Design files in plain text
_____
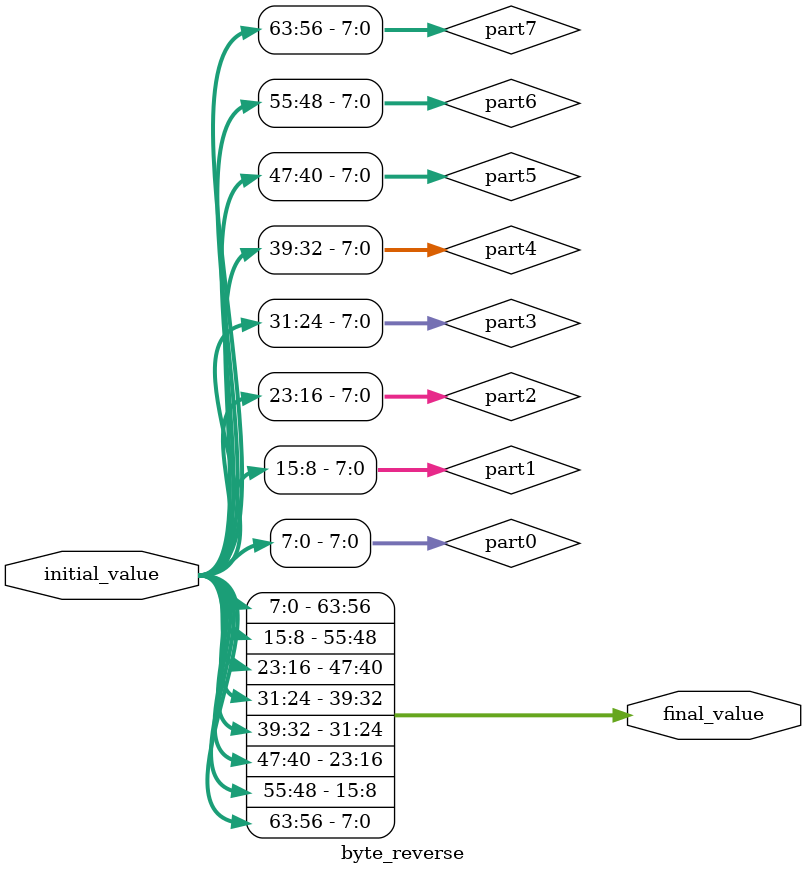
<source format=v>
`timescale 1ns / 1ps

   
module byte_reverse(
    input [63:0] initial_value,
    output reg [63:0] final_value
);
reg [7:0] part0, part1, part2, part3, part4, part5, part6, part7;
always @(*) begin
    part0 = initial_value[7:0];
    part1 = initial_value[15:8];
    part2 = initial_value[23:16];
    part3 = initial_value[31:24];
    part4 = initial_value[39:32];
    part5 = initial_value[47:40];
    part6 = initial_value[55:48];
    part7 = initial_value[63:56];

    final_value = {part0, part1, part2, part3, part4, part5, part6, part7};
end

endmodule

</source>
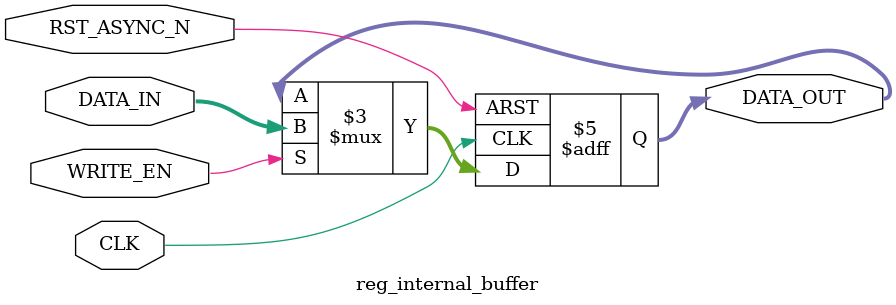
<source format=v>
/*-----------------------------------------------------------------------------------
* File: reg_internal_buffer.v
* Date generated: 25/03/2023
* Date modified: 10/05/2023
* Author: Bruna Suemi Nagai
* Description: Stores one sample. It is used to build the transposed buffer.
*----------------------------------------------------------------------------------- */

module reg_internal_buffer (
    CLK,
    RST_ASYNC_N, 
    WRITE_EN,
    DATA_IN,  
    DATA_OUT
);


// ------------------------------------------
// IO declaration
// ------------------------------------------
    input CLK;                              // Clock
    input RST_ASYNC_N;						// Asynchronous reset
    input WRITE_EN;							// Enables writing
    input signed [10:0] DATA_IN;			// Data in
    output reg signed [10:0] DATA_OUT;	    // Data out
    

// ------------------------------------------
// Sequential logic
// ------------------------------------------
always @(posedge CLK, negedge RST_ASYNC_N) begin
if (!RST_ASYNC_N)                        // If rst async is low
    begin
            DATA_OUT <= 11'b0;
    end
    
    else if (WRITE_EN) 		 			    // If write enable is high
    begin
        DATA_OUT <= DATA_IN; 			    // Write data to the register at the specified address
    end 
end

endmodule // reg_internal_buffer
    
</source>
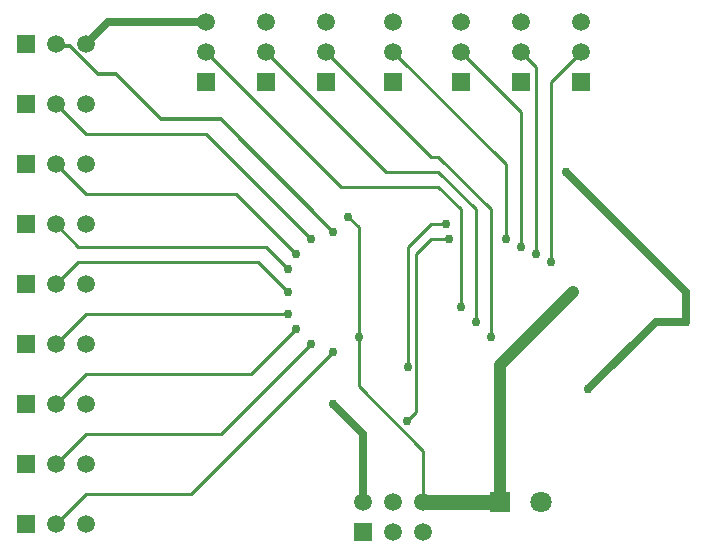
<source format=gbl>
G04*
G04 #@! TF.GenerationSoftware,Altium Limited,Altium Designer,19.1.5 (86)*
G04*
G04 Layer_Physical_Order=2*
G04 Layer_Color=16711680*
%FSLAX25Y25*%
%MOIN*%
G70*
G01*
G75*
%ADD35C,0.02500*%
%ADD36C,0.04000*%
%ADD37C,0.01000*%
%ADD38C,0.01200*%
%ADD39C,0.05000*%
%ADD40C,0.05906*%
%ADD41R,0.05906X0.05906*%
%ADD42R,0.05906X0.05906*%
%ADD43C,0.07087*%
%ADD44R,0.07087X0.07087*%
%ADD45C,0.03000*%
D35*
X47500Y177500D02*
X55000Y185000D01*
X87500D01*
X247500Y85000D02*
Y95000D01*
X207500Y135000D02*
X247500Y95000D01*
X237500Y85000D02*
X247500D01*
X215000Y62500D02*
X237500Y85000D01*
X130000Y57500D02*
X140000Y47500D01*
Y25000D02*
Y47500D01*
D36*
X185610Y70610D02*
X210000Y95000D01*
X185610Y25000D02*
Y70610D01*
D37*
X107500Y110000D02*
X115000Y102500D01*
X45000Y110000D02*
X107500D01*
X37500Y117500D02*
X45000Y110000D01*
X105000Y105000D02*
X115000Y95000D01*
X45000Y105000D02*
X105000D01*
X37500Y97500D02*
X45000Y105000D01*
X138500Y80000D02*
Y116500D01*
X135000Y120000D02*
X138500Y116500D01*
X87500Y147500D02*
X122500Y112500D01*
X47500Y147500D02*
X87500D01*
X37500Y157500D02*
X47500Y147500D01*
X97500Y127500D02*
X117500Y107500D01*
X47500Y127500D02*
X97500D01*
X37500Y137500D02*
X47500Y127500D01*
Y87500D02*
X115000D01*
X37500Y77500D02*
X47500Y87500D01*
Y67500D02*
X102500D01*
X117500Y82500D01*
X37500Y57500D02*
X47500Y67500D01*
Y47500D02*
X92500D01*
X122500Y77500D01*
X37500Y37500D02*
X47500Y47500D01*
X82500Y27500D02*
X130000Y75000D01*
X47500Y27500D02*
X82500D01*
X37500Y17500D02*
X47500Y27500D01*
X197500Y107500D02*
Y170000D01*
X192500Y175000D02*
X197500Y170000D01*
X182500Y80000D02*
Y122500D01*
X165000Y140000D02*
X182500Y122500D01*
X162500Y140000D02*
X165000D01*
X127500Y175000D02*
X162500Y140000D01*
X147500Y135000D02*
X165000D01*
X107500Y175000D02*
X147500Y135000D01*
X165000D02*
X177500Y122500D01*
Y85000D02*
Y122500D01*
X172500Y90000D02*
Y122500D01*
X132500Y130000D02*
X165000D01*
X87500Y175000D02*
X132500Y130000D01*
X165000D02*
X172500Y122500D01*
X202500Y165000D02*
X212500Y175000D01*
X202500Y105000D02*
Y165000D01*
X172500Y175000D02*
X192500Y155000D01*
Y110000D02*
Y155000D01*
X150000Y175000D02*
X187500Y137500D01*
Y112500D02*
Y137500D01*
X162500Y112500D02*
X168479D01*
X162500Y117500D02*
X167500D01*
X157600Y107600D02*
X162500Y112500D01*
X157600Y55100D02*
Y107600D01*
X155000Y110000D02*
X162500Y117500D01*
X155000Y70000D02*
Y110000D01*
X154498Y51998D02*
X157600Y55100D01*
X138500Y63643D02*
Y80000D01*
Y63643D02*
X160000Y42143D01*
Y25000D02*
Y42143D01*
D38*
X72500Y152500D02*
X92500D01*
X130000Y115000D01*
X57500Y167500D02*
X72500Y152500D01*
X51627Y167500D02*
X57500D01*
X42253Y176874D02*
X51627Y167500D01*
X38126Y176874D02*
X42253D01*
X37500Y177500D02*
X38126Y176874D01*
D39*
X160000Y25000D02*
X185610D01*
D40*
X150000Y185000D02*
D03*
Y175000D02*
D03*
X172500Y185000D02*
D03*
Y175000D02*
D03*
X192500Y185000D02*
D03*
Y175000D02*
D03*
X212500Y185000D02*
D03*
Y175000D02*
D03*
X87500Y185000D02*
D03*
Y175000D02*
D03*
X107500Y185000D02*
D03*
Y175000D02*
D03*
X127500Y185000D02*
D03*
Y175000D02*
D03*
X47500Y17500D02*
D03*
X37500D02*
D03*
X140000Y25000D02*
D03*
X150000Y15000D02*
D03*
Y25000D02*
D03*
X160000Y15000D02*
D03*
Y25000D02*
D03*
X47500Y37500D02*
D03*
X37500D02*
D03*
X47500Y57500D02*
D03*
X37500D02*
D03*
X47500Y77500D02*
D03*
X37500D02*
D03*
X47500Y97500D02*
D03*
X37500D02*
D03*
X47500Y117500D02*
D03*
X37500D02*
D03*
X47500Y137500D02*
D03*
X37500D02*
D03*
X47500Y157500D02*
D03*
X37500D02*
D03*
X47500Y177500D02*
D03*
X37500D02*
D03*
D41*
X150000Y165000D02*
D03*
X172500D02*
D03*
X192500D02*
D03*
X212500D02*
D03*
X87500D02*
D03*
X107500D02*
D03*
X127500D02*
D03*
D42*
X27500Y17500D02*
D03*
X140000Y15000D02*
D03*
X27500Y37500D02*
D03*
Y57500D02*
D03*
Y77500D02*
D03*
Y97500D02*
D03*
Y117500D02*
D03*
Y137500D02*
D03*
Y157500D02*
D03*
Y177500D02*
D03*
D43*
X199390Y25000D02*
D03*
D44*
X185610D02*
D03*
D45*
X135000Y120000D02*
D03*
X130000Y115000D02*
D03*
X122500Y112500D02*
D03*
X117500Y107500D02*
D03*
X115000Y102500D02*
D03*
Y95000D02*
D03*
Y87500D02*
D03*
X117500Y82500D02*
D03*
X122500Y77500D02*
D03*
X130000Y75000D02*
D03*
X207500Y135000D02*
D03*
X182500Y80000D02*
D03*
X177500Y85000D02*
D03*
X172500Y90000D02*
D03*
X202500Y105000D02*
D03*
X197500Y107500D02*
D03*
X192500Y110000D02*
D03*
X187500Y112500D02*
D03*
X168479D02*
D03*
X167500Y117500D02*
D03*
X154498Y51998D02*
D03*
X155000Y70000D02*
D03*
X210000Y95000D02*
D03*
X138500Y80000D02*
D03*
X215000Y62500D02*
D03*
X130000Y57500D02*
D03*
X247500Y85000D02*
D03*
M02*

</source>
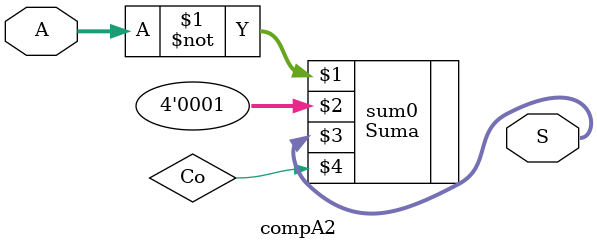
<source format=sv>
module  compA2 #(parameter P=4)(A,  S);
	input logic[P-1:0] A;
	output logic [P-1:0] S;
	
	wire Co;
	
	Suma #(P) sum0 (~A,4'b0001,S,Co);
endmodule

</source>
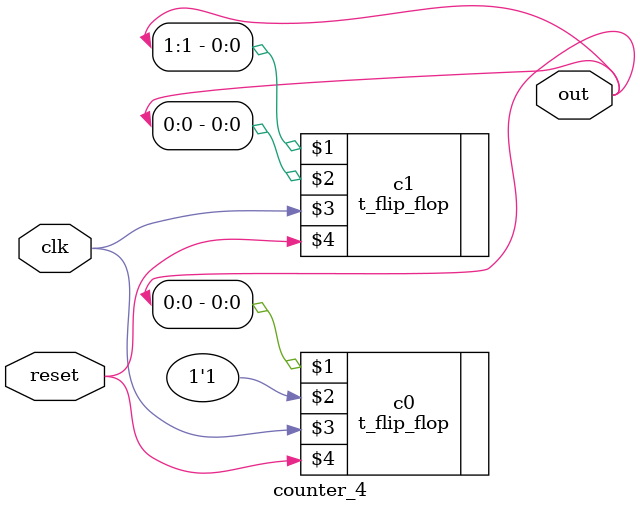
<source format=v>
module counter_4(
    output [1:0] out,
    input clk, reset);

    t_flip_flop c0(out[0], 1'b1, clk, reset);
    t_flip_flop c1(out[1], out[0], clk, reset);

endmodule

</source>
_____
**Exercise details:** From the data above, reproduce word for word the lines running from the line with "X147500Y135000D01*" to the line with "X87500Y185000D02*", ends included.

**Answer to the problem:**
X147500Y135000D01*
X165000D02*
X177500Y122500D01*
Y85000D02*
Y122500D01*
X172500Y90000D02*
Y122500D01*
X132500Y130000D02*
X165000D01*
X87500Y175000D02*
X132500Y130000D01*
X165000D02*
X172500Y122500D01*
X202500Y165000D02*
X212500Y175000D01*
X202500Y105000D02*
Y165000D01*
X172500Y175000D02*
X192500Y155000D01*
Y110000D02*
Y155000D01*
X150000Y175000D02*
X187500Y137500D01*
Y112500D02*
Y137500D01*
X162500Y112500D02*
X168479D01*
X162500Y117500D02*
X167500D01*
X157600Y107600D02*
X162500Y112500D01*
X157600Y55100D02*
Y107600D01*
X155000Y110000D02*
X162500Y117500D01*
X155000Y70000D02*
Y110000D01*
X154498Y51998D02*
X157600Y55100D01*
X138500Y63643D02*
Y80000D01*
Y63643D02*
X160000Y42143D01*
Y25000D02*
Y42143D01*
D38*
X72500Y152500D02*
X92500D01*
X130000Y115000D01*
X57500Y167500D02*
X72500Y152500D01*
X51627Y167500D02*
X57500D01*
X42253Y176874D02*
X51627Y167500D01*
X38126Y176874D02*
X42253D01*
X37500Y177500D02*
X38126Y176874D01*
D39*
X160000Y25000D02*
X185610D01*
D40*
X150000Y185000D02*
D03*
Y175000D02*
D03*
X172500Y185000D02*
D03*
Y175000D02*
D03*
X192500Y185000D02*
D03*
Y175000D02*
D03*
X212500Y185000D02*
D03*
Y175000D02*
D03*
X87500Y185000D02*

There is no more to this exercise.